Kejriwal, as is well known, is a graduate of the Indian Institute of Technology, Kharagpur, where he studied mechanical engineering.

Jawaharlal Nehru, Mahatma Gandhi and the other founding fathers of an earlier India were more or less schooled in the liberal arts. Nehru attended Trinity College, Cambridge, graduated in natural science, but also studied politics, economics, history and literature while there. His interest in literature led him to peruse the writings of George Bernard Shaw, HG Wells, JM Keynes and Bertrand Russell, amongst others.

Gandhi journeyed to London, where he studied law at the University College, and then trained as a barrister at the Inner Temple; while there he came under the influence of a few members of the Theosophical Society, whom he met as a member of the Vegetarian Society, and was encouraged to study Buddhist and Hindu literature and philosophy.

Other members among the group that won the country Independence and founded India, like Sarojini Naidu, BR Ambedkar and Maulana Azad, also had artsy liberal backgounds and were linguists, writers, poets and academics.

Of course, there were great engineers and mathematicians and technocrats in those days, but the predominance of thought and impetus in that era was so skewed towards right-brain liberal arts thinking that it was these personalities that rose effortlessly to the top.

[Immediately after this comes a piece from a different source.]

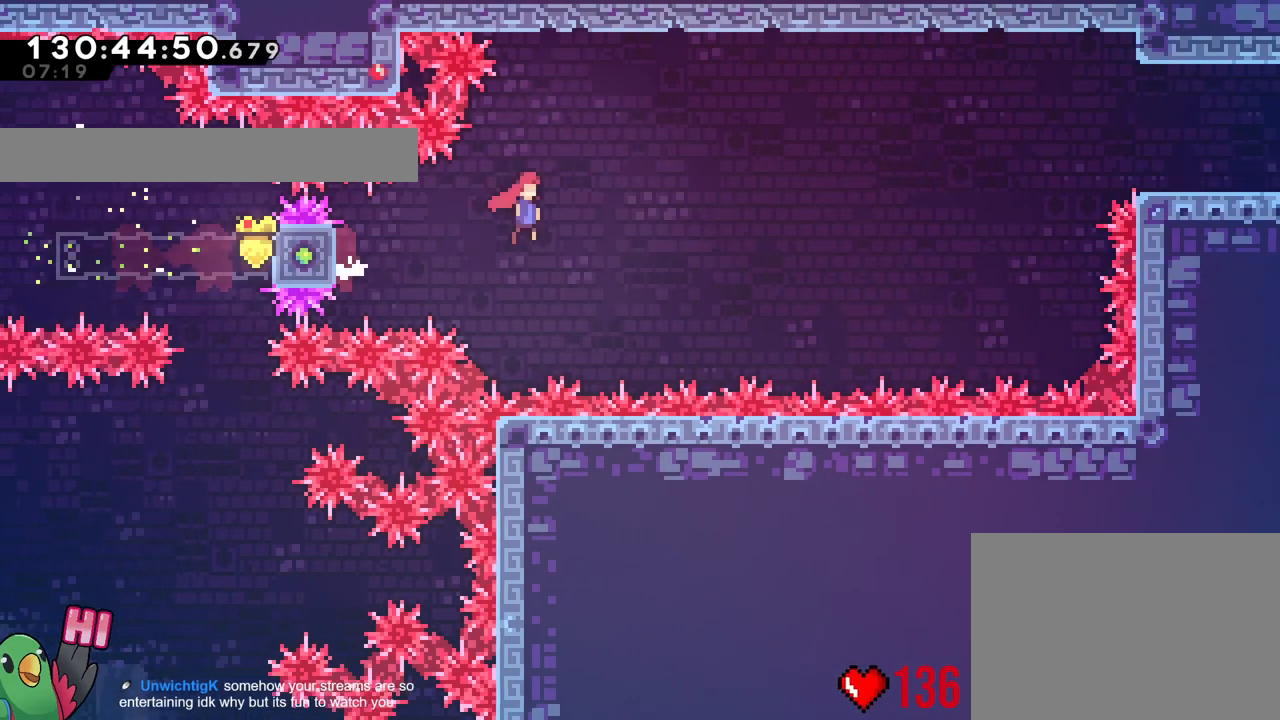
{"buttons": ["B", "Y", "L2", "R1"], "left_stick": "up-right", "right_stick": "center", "events": [[117, "left_stick", "up-right"], [367, "Y", "down"]]}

Which is why I hold the success of Kejriwal, Narendra Modi and others like them, who have seized the public imagination along with the leadership of their parties, as a vital indicator that this is the age of left-brain technical thinking. And perhaps this is why the Congress, still imbued in the legacy of a past era, has lost the opportunity to capture public sentiment and vote.

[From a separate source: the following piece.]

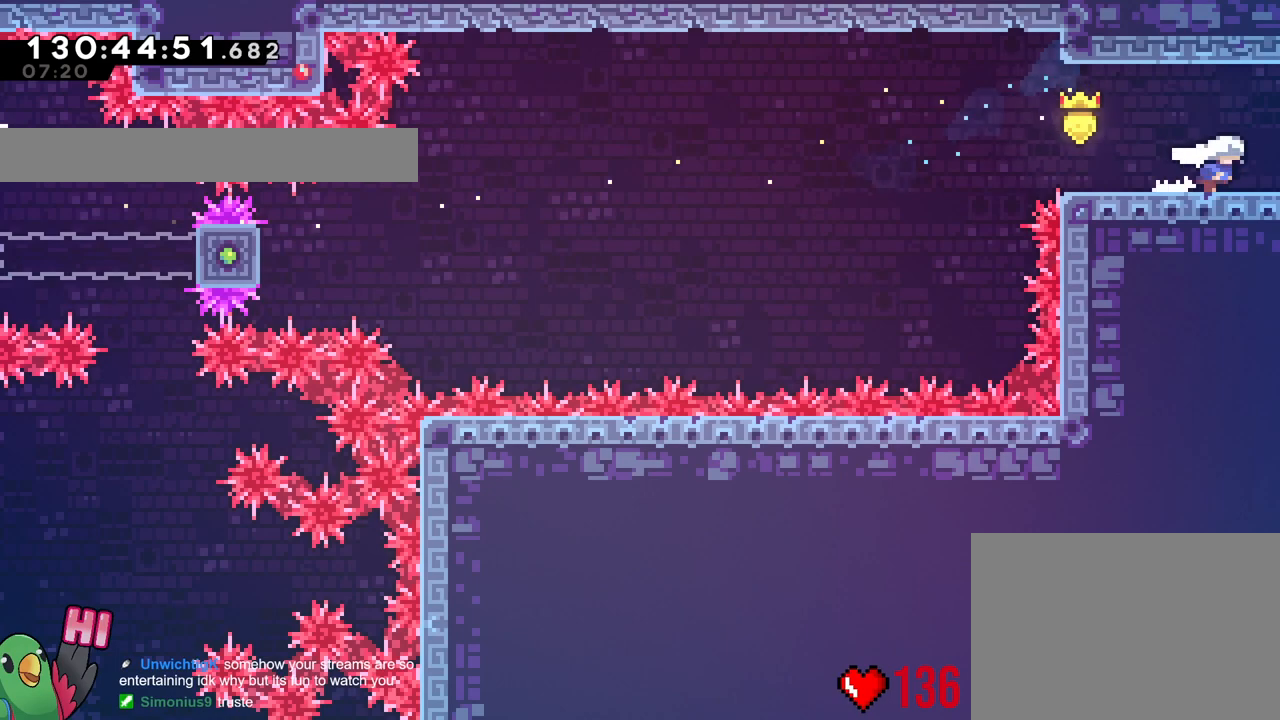
{"buttons": [], "left_stick": "center", "right_stick": "center", "events": [[50, "B", "up"], [50, "R1", "up"], [67, "left_stick", "center"], [167, "L2", "up"], [367, "L2", "down"], [484, "L2", "up"]]}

Because as is evident in ways small and big, we are a nation lunging towards technical expertise: be it in our IT behemoths, the proliferation of IT schools, our international recognition for IT successes and the way our youth has taken to the manifestations of this boom - social media, engineering services and technical education.

Of course neither bent of mind is superior or more valuable in nation building, India's arts-leaning founders served her just as well as will our technical left-brained leaders.

It's just that no one's informed the Congress just yet that there's been this paradigm shift and that those seen covered in the mantle of the economics, political science, law and literature degrees of Kapil Sibal, Shashi Tharoor, P Chidambaram and Salman Khurshid, just don't -how to put it gently - cut much ice with the young electorate.

These souls have turned their lonely eyes elsewhere to another God. And any political leader who speaks in this language has their vote.

Of course, as any one knows, an education in engineering is not only about nuts and bolts but also about a host of other values. The IT graduates of India, be they in business like Narayana Murthy or in politics like Kejriwal, stand for other intangibles: these include precise thinking, objective analysis, and a respect for fact and truth. This is what a nation of young IT-trained graduates want.

What is the ultimate irony (and tragedy for some) is the fact that the foundation of this new nation and subsequent value system was built by none other than one of the Congress's most cherished sons - Rajiv Gandhi.

When the history of the party is written, will any one record the fact that it was he who launched us on the Internet highway and accelerated us into the 21st century?